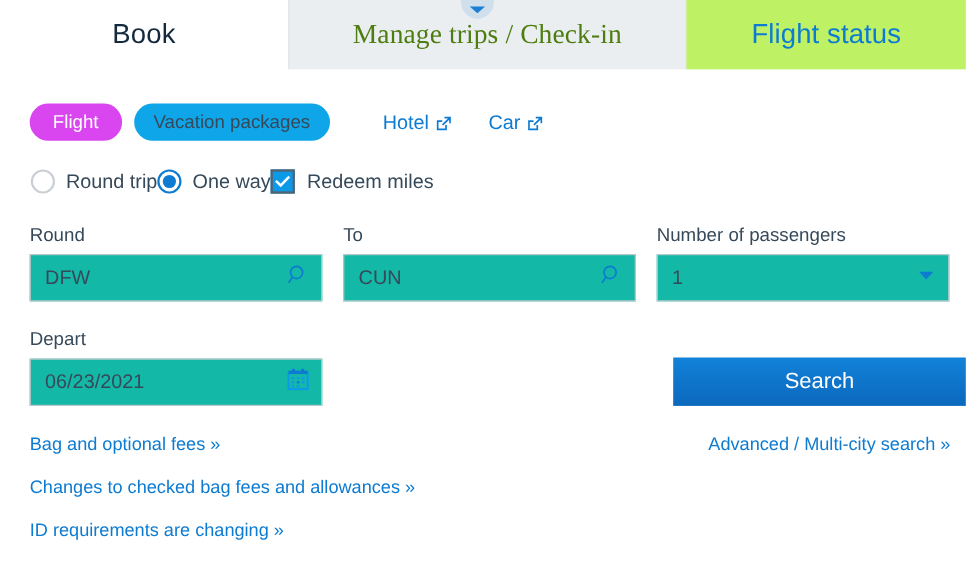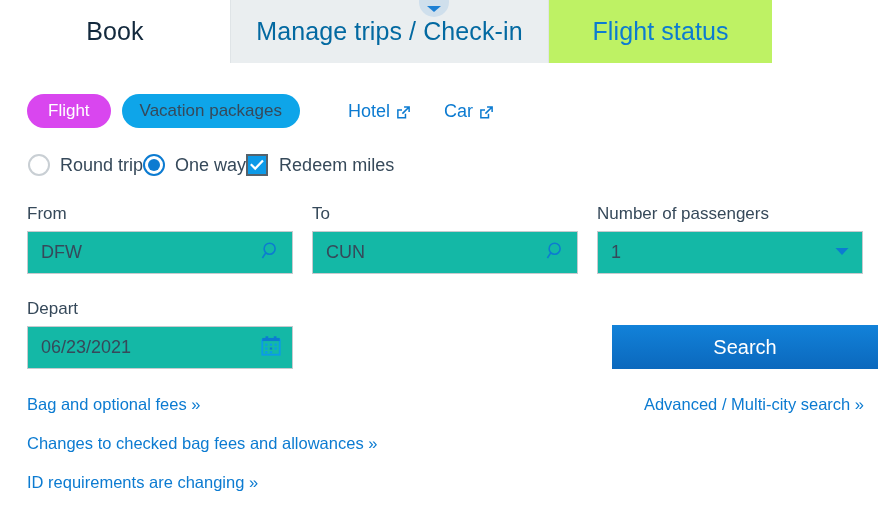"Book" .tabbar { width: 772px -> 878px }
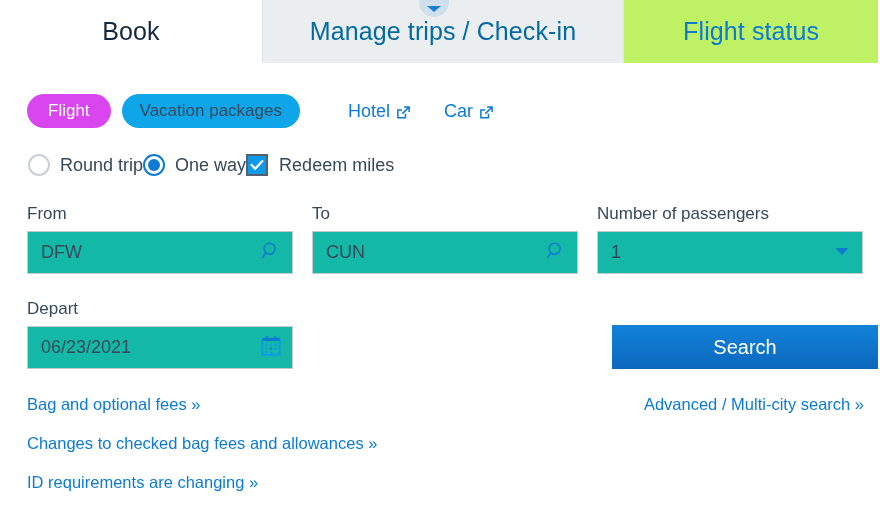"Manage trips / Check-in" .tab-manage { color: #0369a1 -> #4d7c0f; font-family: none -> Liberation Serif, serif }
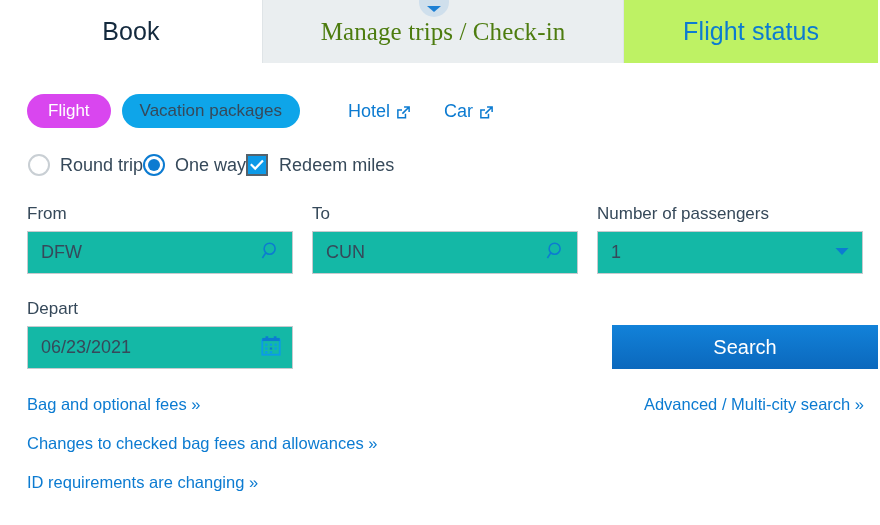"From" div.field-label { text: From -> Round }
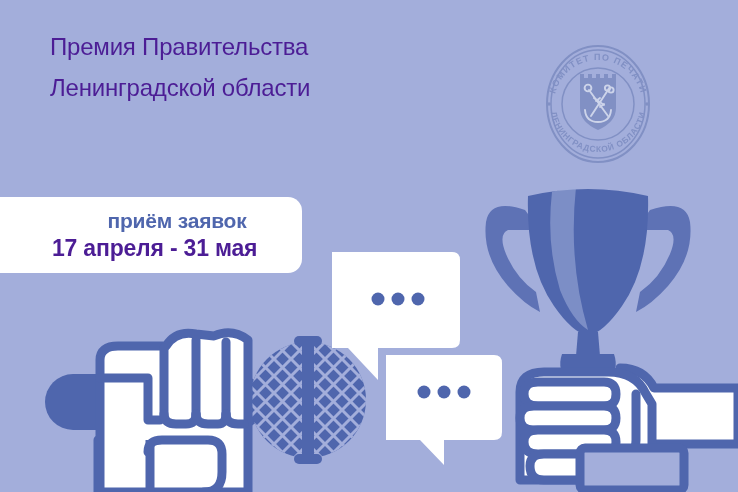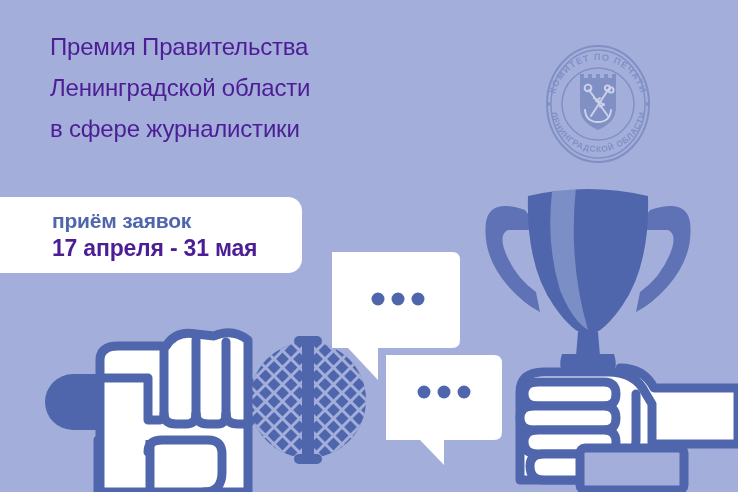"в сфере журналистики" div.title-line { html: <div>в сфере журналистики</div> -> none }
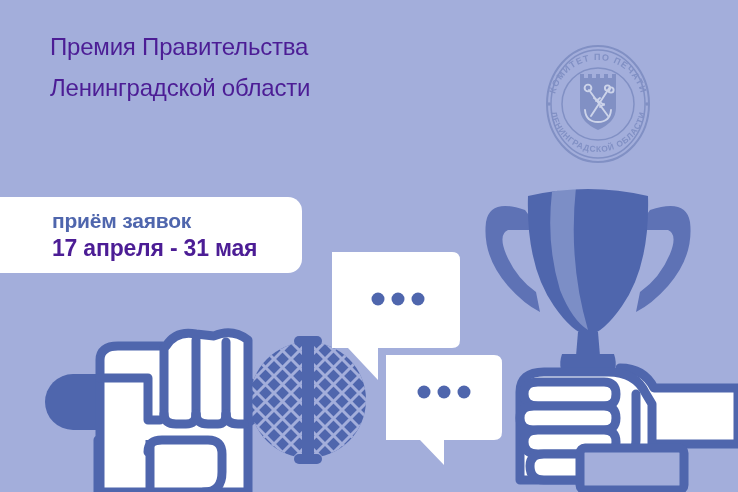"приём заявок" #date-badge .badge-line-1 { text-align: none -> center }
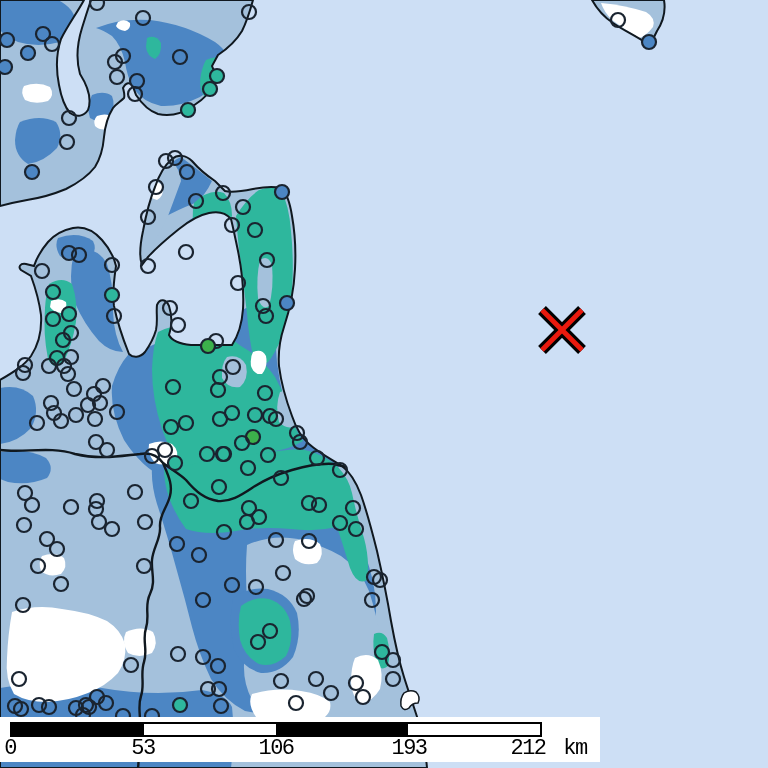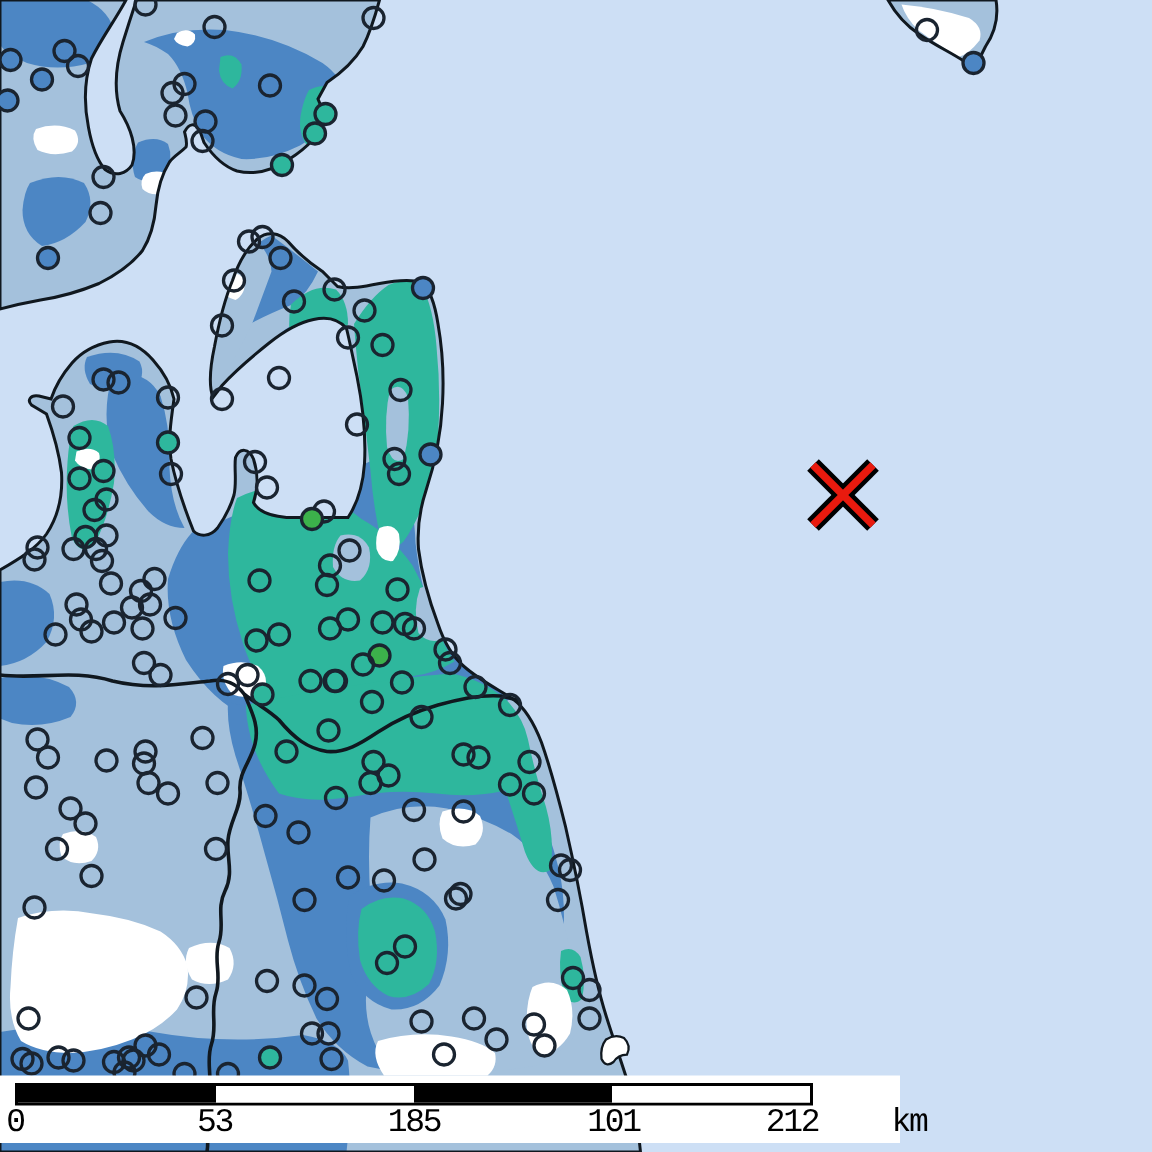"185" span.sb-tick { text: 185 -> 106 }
---
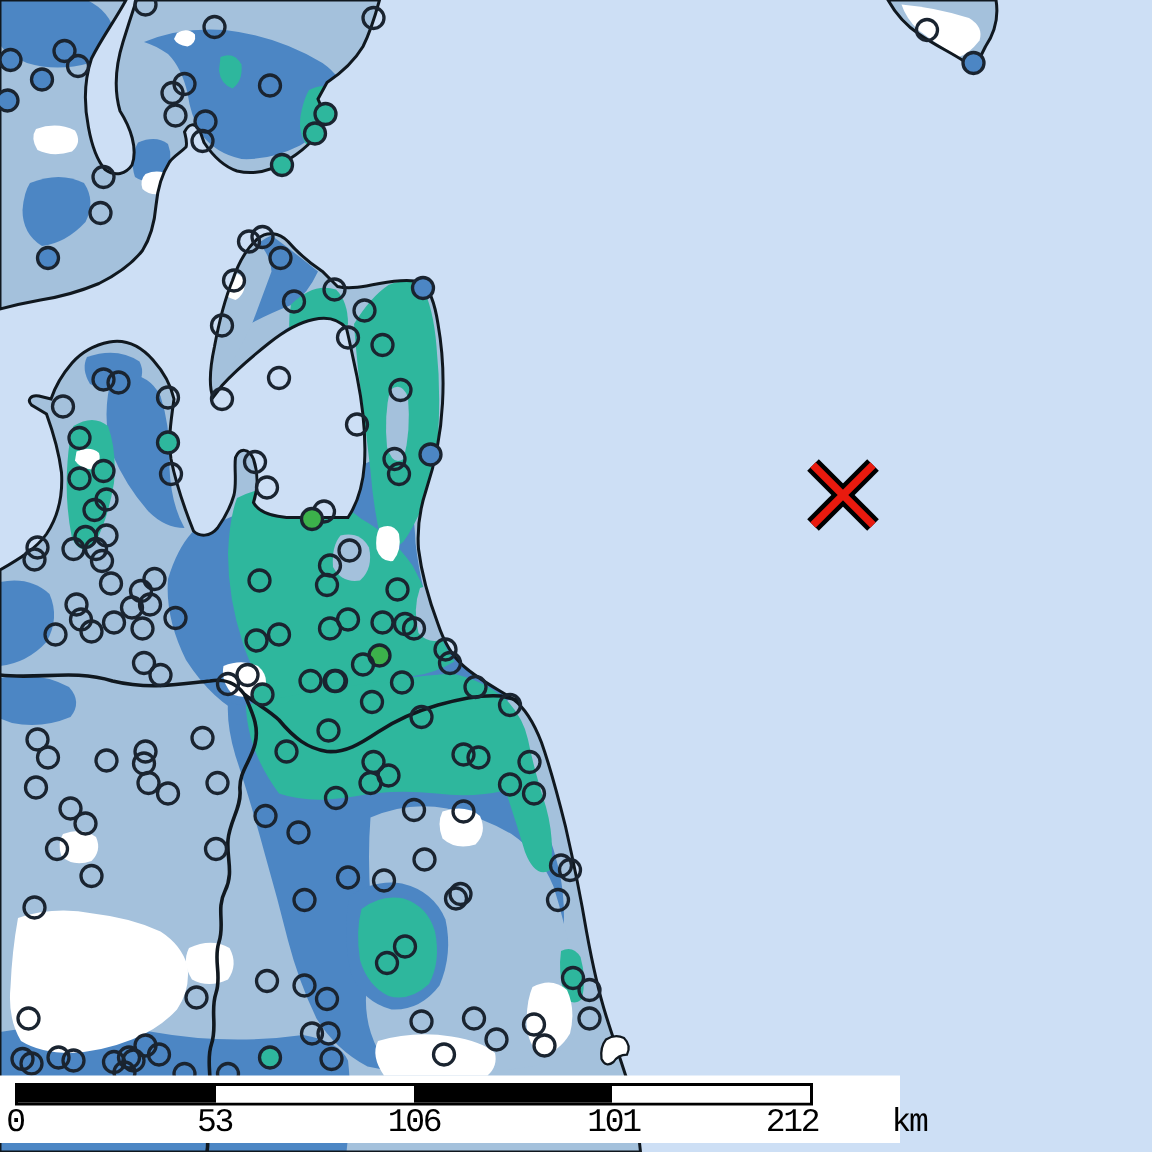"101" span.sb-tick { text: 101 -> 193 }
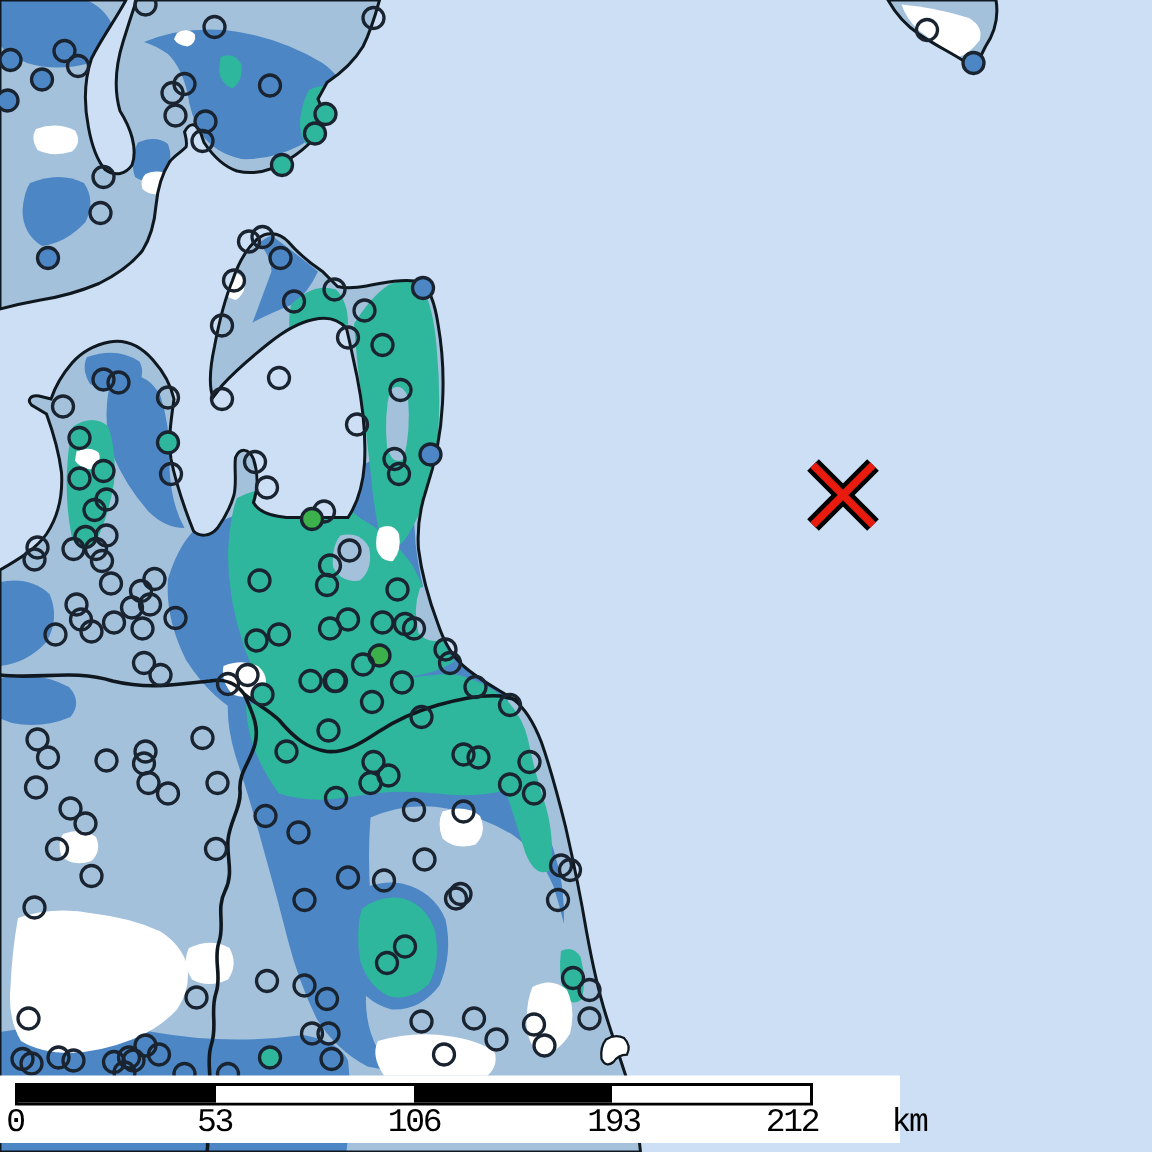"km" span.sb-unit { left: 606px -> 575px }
...
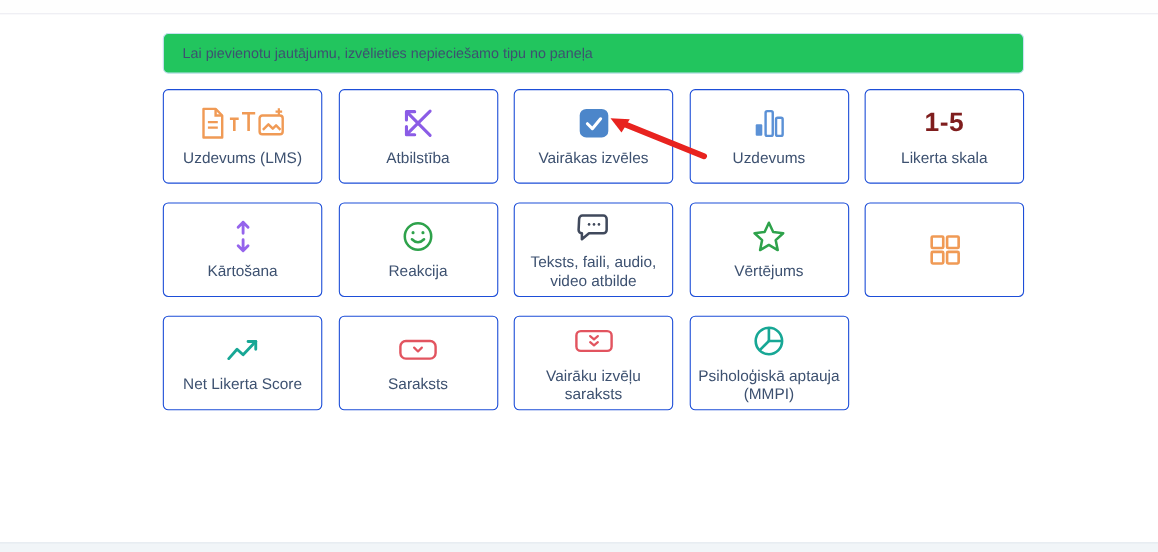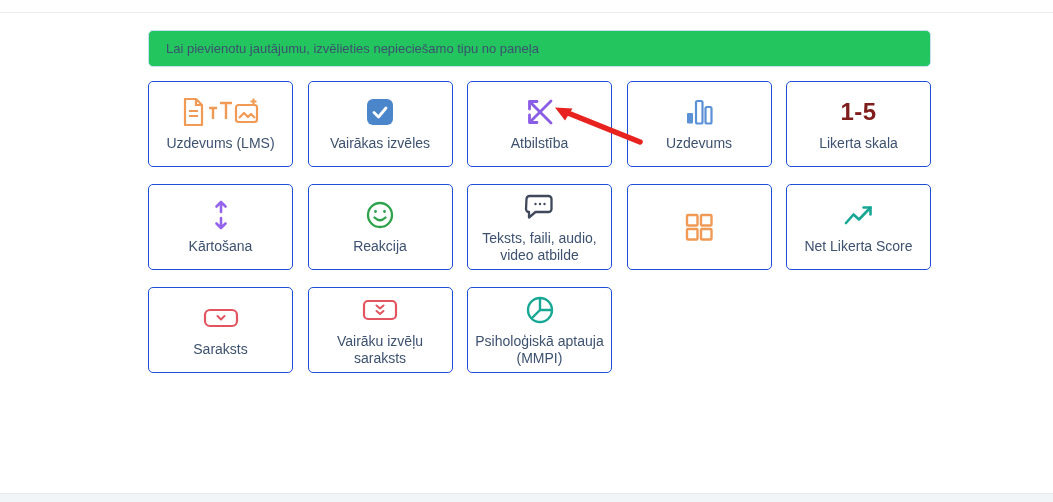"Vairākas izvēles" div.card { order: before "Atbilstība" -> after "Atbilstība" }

» Assignment: Everything between and including the line above containing "html: <div>в сфере" and the line containing "text: 185 ->" should be reproduced exactly, with pictures excluded.

» Solved exercise:
"в сфере журналистики" div.title-line { html: <div>в сфере журналистики</div> -> none }
"приём заявок" #date-badge .badge-line-1 { text-align: none -> center }
"185" span.sb-tick { text: 185 -> 106 }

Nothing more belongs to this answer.